André Silver Konan : Où était Gbéléban quand Tiken Jah critiquait Bédié, Guéi et Gbagbo ?

Tiken Jah Fakoly et André Silver Konan
La notabilité de Gbéléban, lors de la rencontre avec les responsables du RDR

 : Où était Gbéléban quand critiquait Bédié, Guéi et Gbagbo ? Lire le coup de gueule du journaliste-écrivain et analyste politique ivoirien.

Résumons. Tiken Jah Fakoly, natif de Gbéléban (ce qu’on vient d’ailleurs de découvrir, jusque-là, on se contentait de savoir globalement qu’il venait d’Odienné), village de la mère du président, est recadré aussi bien par la notabilité de cette nouvelle ville, que par un ancien ministre, vice-président du RDR, natif d’Odienné. Le seul tort de Tiken Jah : avoir osé (l’expression n’est pas de moi) critiquer Alassane Ouattara.

C’est cette façon de faire de la politique qui me fait franchement vomir et fait la honte de nous, jeunes (plus tellement) intellectuels africains, au 21è siècle. Cette pitoyable indignation à géométrie variable, à la limite du ridicule, devenue le propre d’une catégorie de citoyens aux réflexes tribaux, pour qui toutes les critiques, y compris les plus violentes voire injurieuses, sont bonnes seulement quand elles touchent les autres, ceux qu’ils identifient comme leurs adversaires (ou ennemis, c’est selon) politiques.

« où étaient les notables de Gbéléban, quand Tiken Jah critiquait Bédié, qui a l’âge de son père ? Où étaient-ils quand l’artiste formulait « des mises en garde » à l’endroit de Guéi et le ? Tiken Jah avait-il une meilleure « éducation » quand il critiquait Gbagbo ? »

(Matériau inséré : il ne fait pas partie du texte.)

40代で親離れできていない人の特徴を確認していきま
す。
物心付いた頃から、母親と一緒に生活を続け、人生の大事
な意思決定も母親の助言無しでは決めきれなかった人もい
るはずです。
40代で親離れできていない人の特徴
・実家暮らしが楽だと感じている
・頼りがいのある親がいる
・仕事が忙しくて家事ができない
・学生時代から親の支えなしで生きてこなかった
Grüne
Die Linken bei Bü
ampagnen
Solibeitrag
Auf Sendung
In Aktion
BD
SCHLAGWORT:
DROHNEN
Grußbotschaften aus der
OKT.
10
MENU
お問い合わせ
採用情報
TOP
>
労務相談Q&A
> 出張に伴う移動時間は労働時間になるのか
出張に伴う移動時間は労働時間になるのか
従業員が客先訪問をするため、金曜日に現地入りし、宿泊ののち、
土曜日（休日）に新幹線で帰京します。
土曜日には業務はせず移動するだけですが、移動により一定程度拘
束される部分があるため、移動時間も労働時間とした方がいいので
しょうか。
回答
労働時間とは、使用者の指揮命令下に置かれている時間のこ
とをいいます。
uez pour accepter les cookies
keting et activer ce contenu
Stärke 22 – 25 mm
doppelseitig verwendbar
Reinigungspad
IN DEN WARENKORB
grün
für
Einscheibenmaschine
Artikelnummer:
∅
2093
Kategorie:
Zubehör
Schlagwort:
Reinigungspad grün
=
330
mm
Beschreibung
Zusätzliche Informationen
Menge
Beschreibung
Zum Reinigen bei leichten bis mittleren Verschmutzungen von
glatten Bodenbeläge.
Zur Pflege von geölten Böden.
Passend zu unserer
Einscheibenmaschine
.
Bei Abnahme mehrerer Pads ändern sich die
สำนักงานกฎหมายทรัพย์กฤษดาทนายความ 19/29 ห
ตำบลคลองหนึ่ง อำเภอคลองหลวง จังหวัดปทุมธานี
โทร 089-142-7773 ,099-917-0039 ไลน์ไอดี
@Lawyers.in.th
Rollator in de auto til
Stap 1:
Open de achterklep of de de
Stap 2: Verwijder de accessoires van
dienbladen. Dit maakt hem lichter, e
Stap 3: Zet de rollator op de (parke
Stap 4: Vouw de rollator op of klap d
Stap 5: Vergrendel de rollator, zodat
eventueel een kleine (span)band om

Mais il ne faut pas s’y méprendre. Ce réflexe grégaire qui doit prendre fin et qui prendra fin, à force de dénonciation par des consciences démocratiques, n’est pas seulement l’apanage de Gbéléban ou du RDR. Chaque Ivoirien qui continue de choisir son parti politique, selon des critères tribaux, est tenté par ce genre de recadrage obscurantiste.

Bref. Regardons ce que nous dit Gbéléban, peut-être que la notabilité peut avoir dit des choses sensées. « Tout ce que Doumbia Moussa (Fakoly) dit Tiken Jah a dit n’engage que lui. Nous envisageons d’envoyer son grand frère, Doumbia Alassane, député de Gbéléban, le chercher pour que nous puissions lui donner des conseils en famille », a déclaré Koné Issouf, porte-parole de la chefferie traditionnelle de Gbéléban, en présence de responsables du Rassemblement des républicains (RDR, parti présidentiel).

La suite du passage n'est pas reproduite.